Mental Health

On Christmas, Grieving, and Growing Up

This post was originally posted on my Tumblr in December 2015.

ge·zel·lig·heid: an untranslatable Dutch word meaning something that’s a combination of coziness, warmth, good atmosphere, and an intimate time with friends and/or family.

The winter months: for some people it’s a time of family, gezelligheid, and gifts. For me, the period from November 29 (my brother’s birthday) to New Year’s Day, is a time of grieving.

You see, my brother passed away on December 27th, the day after Boxing Day. That year (2008), we didn’t have a Christmas tree, because we were too busy with hospital visits to even think about something as trivial as Christmas. He was far too sick at that point. But I wish we’d been able to celebrate it in a way. Our last one. It wouldn’t be about gifts at all, it would be about tabletop games and re-watching Harry Potter movies and enjoying each other’s company. I still feel like I didn’t get to spend enough time with him in those last 5 months, but I guess everyone feels that way when someone dies too young.

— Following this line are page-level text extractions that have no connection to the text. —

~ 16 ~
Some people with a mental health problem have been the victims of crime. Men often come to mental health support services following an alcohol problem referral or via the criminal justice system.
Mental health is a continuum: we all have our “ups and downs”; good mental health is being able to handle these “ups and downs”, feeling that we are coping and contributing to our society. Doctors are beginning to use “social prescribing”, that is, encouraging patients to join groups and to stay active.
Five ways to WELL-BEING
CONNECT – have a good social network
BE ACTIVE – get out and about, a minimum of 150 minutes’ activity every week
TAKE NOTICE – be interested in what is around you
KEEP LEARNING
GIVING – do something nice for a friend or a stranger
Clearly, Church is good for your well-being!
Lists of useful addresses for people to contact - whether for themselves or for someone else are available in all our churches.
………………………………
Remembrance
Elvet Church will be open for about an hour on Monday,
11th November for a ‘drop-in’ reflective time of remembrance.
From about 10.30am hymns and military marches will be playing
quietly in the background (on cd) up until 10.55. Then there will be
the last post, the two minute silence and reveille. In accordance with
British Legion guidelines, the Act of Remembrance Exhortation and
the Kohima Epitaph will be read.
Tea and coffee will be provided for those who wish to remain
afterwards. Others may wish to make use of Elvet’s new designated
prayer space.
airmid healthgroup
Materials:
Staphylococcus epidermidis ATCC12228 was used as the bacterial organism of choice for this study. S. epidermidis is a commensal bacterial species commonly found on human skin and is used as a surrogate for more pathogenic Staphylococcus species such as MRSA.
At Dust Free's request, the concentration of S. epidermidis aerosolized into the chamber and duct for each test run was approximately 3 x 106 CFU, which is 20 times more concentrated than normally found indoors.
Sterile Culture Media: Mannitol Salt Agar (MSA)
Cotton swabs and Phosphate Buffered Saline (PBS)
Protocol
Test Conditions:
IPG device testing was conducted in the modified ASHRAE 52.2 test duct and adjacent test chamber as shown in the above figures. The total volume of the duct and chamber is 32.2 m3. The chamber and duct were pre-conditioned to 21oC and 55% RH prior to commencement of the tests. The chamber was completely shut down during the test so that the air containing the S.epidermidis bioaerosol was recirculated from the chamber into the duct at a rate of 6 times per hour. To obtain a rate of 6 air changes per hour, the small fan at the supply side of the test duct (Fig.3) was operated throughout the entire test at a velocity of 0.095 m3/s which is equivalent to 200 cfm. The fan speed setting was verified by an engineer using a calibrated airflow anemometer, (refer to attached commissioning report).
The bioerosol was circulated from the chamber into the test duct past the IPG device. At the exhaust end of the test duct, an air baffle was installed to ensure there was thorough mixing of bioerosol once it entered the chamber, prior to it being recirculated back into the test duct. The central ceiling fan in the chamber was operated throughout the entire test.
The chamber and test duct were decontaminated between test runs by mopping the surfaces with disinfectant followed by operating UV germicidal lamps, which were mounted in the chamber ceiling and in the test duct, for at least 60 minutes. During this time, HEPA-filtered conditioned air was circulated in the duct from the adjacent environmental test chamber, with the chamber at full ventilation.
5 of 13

I love Christmas. I love the atmosphere, I love giving gifts, I love the corny decorations and the terrible Christmas songs on the radio. Ever since Pieter died, I’ve been trying to get my parents back into celebrating it by making a big deal out of decorating and buying each other one meaningful present each. My mom still has a hard time celebrating anything this time of the year — completely understandable, of course — and I don’t think my dad has ever really been into it. But still, I try.

Every year in December, we celebrate Sinterklaas and Christmas as one combined event, with my dad’s side of the family. Over time, we developed some traditions, as you do. Every year, we watched the same horrible Harry Potter voice-over video, played hide-and-seek, tried to keep the fire in the fireplace on, fought to sit on grandpa’s comfortable spinny chair, climbed the same tree in the forest near our grandparents’ house, and ate a chocolate from the Christmas tree as we were leaving.

Everything has been different since Pieter got sick. During his last Sinterkerst, we watched some funny internet videos (yes, including that Harry Potter one), he worked on keeping the fire lit with our cousin, but he couldn’t join in on our half-assed game of hide-and-seek, and he couldn’t climb the tree.

2008

 

My brother was my childhood. Him being taken from me meant my childhood being taken from me, but it happened when I’d just turned 13 and I was going to have to grow up anyway. I imagine it’s hard to let go of childhood and move onto high school life for everyone, but this made it twice as hard.

The years after, I sort of forced the traditions on my cousins, because I so badly didn’t want to lose my childhood so quickly. We were all getting older, and growing bigger, so playing hide-and-seek in every nook and cranny of my grandparents’ house was getting harder every year. But I kept going, until one year, I was starting to feel okay about letting go.

2015

 

This year, we celebrated at my aunt and uncle’s house, and it was refreshing to be in a different place — one I don’t have as many memories attached to. It’s still hard to see my cousins with their siblings, and this year, their boyfriends and girlfriend as well. They don’t have just one buddy, but two. But, over the past year, I’ve been able to slowly let go of the past — the old traditions — and embrace the future. It’s time for new traditions and new memories to be made.

This is for those of you who also have a difficult time during the holidays, for whatever reason. I know how you feel. You’re not alone. Happy holidays.